London police have unveiled the results of a recent survey that aimed to gauge the public’s trust in the city’s police force.
The survey was conducted by independent research firm Leger and pulled results from telephone interviews with 500 Londoners, a sliver of the city’s population of nearly 400,000 people.
The survey was conducted from Sept. 16 to 30 and saw most respondents take a positive tone when speaking about London police.
The survey’s key findings are as follows:
- A total of 87 per cent of survey respondents trust police (compared to a national rate of 73 per cent).
- Eighty-seven per cent of respondents are satisfied with police (compared to a national rate of 72 per cent).
- Of the survey’s respondents, 84 per cent believe the London Police Service is committed to meeting expectations (compared to a national rate of 65 per cent).
- Seventy-nine per cent of respondents believe the London Police Service is honest and transparent (compared to a national rate of 64 per cent).
- A total of 79 per cent believe the London Police Service is “concerned about people like me” (compared to a national rate of 59 per cent).
- Of the survey’s respondents, 61 per cent have a good opinion of London police (compared to a national rate of 55 per cent), while nine per cent have a bad opinion (compared to a national rate of 13 per cent). Thirty per cent said they don’t know the London Police Service well enough to have an opinion.
Leger noted that positive opinions of London police were stable across different ages, genders and geographic locations. Those making at least $80,000 a year were more likely to express a positive opinion of police than those who make less.

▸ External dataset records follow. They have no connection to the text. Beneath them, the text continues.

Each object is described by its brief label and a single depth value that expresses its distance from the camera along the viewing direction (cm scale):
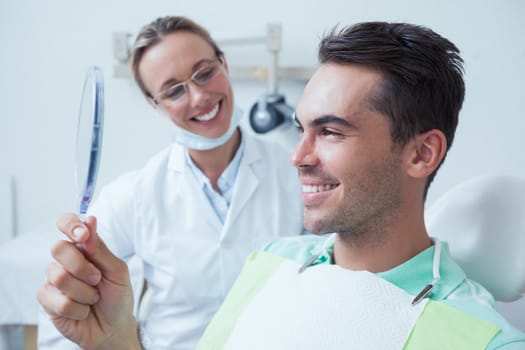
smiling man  95
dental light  210
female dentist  148
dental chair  110
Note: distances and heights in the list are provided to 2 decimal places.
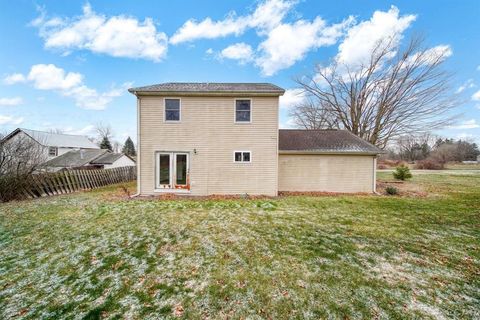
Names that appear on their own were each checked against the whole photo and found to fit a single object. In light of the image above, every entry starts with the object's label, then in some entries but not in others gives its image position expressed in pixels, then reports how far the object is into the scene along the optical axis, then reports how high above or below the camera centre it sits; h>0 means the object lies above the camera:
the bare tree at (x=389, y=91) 17.64 +6.64
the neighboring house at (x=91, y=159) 26.16 +0.12
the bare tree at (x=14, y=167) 9.03 -0.33
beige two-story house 9.91 +0.96
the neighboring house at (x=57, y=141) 27.40 +2.89
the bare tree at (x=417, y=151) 44.75 +2.20
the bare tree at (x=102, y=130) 49.16 +7.39
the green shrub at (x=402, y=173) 16.59 -1.04
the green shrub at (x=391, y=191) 10.88 -1.65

Fifteen per cent of respondents identified as visible minorities — proportionately less than the city’s total makeup of visible minorities, which Statistics Canada listed at 20 per cent in its 2016 census. Leger’s report did not provide information on how many respondents identified as Indigenous.
Nearly half of all respondents to the survey have a university education.

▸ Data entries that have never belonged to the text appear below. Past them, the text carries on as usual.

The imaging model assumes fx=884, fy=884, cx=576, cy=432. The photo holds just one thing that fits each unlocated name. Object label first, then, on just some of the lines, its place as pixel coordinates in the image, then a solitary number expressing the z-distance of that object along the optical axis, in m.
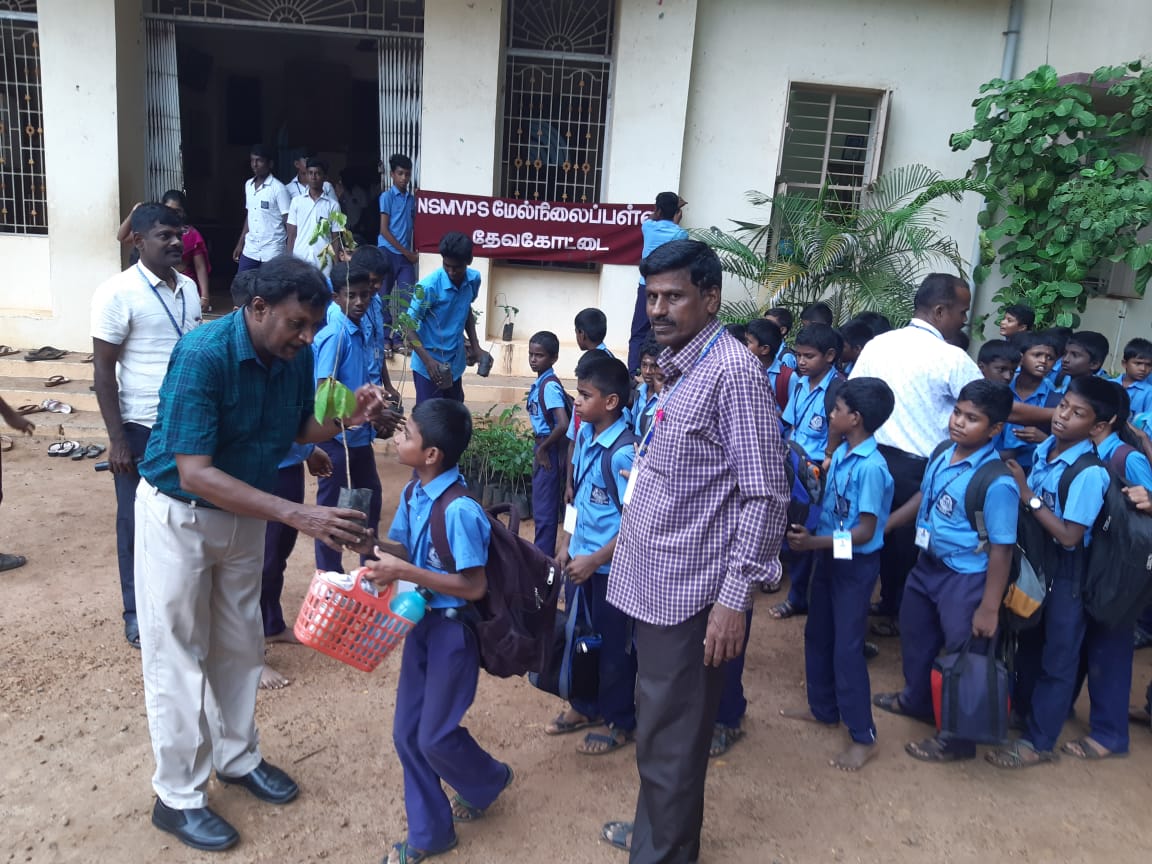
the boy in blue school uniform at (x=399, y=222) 8.52
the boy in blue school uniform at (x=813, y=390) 4.71
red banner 8.55
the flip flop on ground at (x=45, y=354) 8.23
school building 8.34
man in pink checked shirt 2.41
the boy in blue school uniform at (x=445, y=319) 5.71
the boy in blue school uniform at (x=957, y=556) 3.29
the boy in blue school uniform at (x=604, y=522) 3.47
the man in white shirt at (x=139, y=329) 3.84
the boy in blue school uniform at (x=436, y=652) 2.75
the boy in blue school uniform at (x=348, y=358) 4.30
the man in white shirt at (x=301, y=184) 8.80
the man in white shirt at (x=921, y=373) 4.09
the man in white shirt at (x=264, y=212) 8.74
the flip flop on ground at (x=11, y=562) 4.96
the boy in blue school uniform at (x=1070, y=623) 3.45
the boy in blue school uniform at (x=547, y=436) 5.03
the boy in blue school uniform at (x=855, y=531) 3.45
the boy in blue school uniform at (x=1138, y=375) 5.19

The margin of error for the study was +/-4.4 per cent, 19 times out of 20.
The survey also took into account a six-part story from the London Free Press that shed light on the professional misconduct charges against Sgt. Peter Paquette.
Following the story’s publication, Leger said no significant change was found in respondents’ answers, though the company noted a seven per cent drop in respondents’ belief the London Police Service is honest and transparent.
London police said Leger was contracted to conduct the survey for a cost of $16,000.
Its results will be discussed at the London Police Services board meeting on Tuesday afternoon.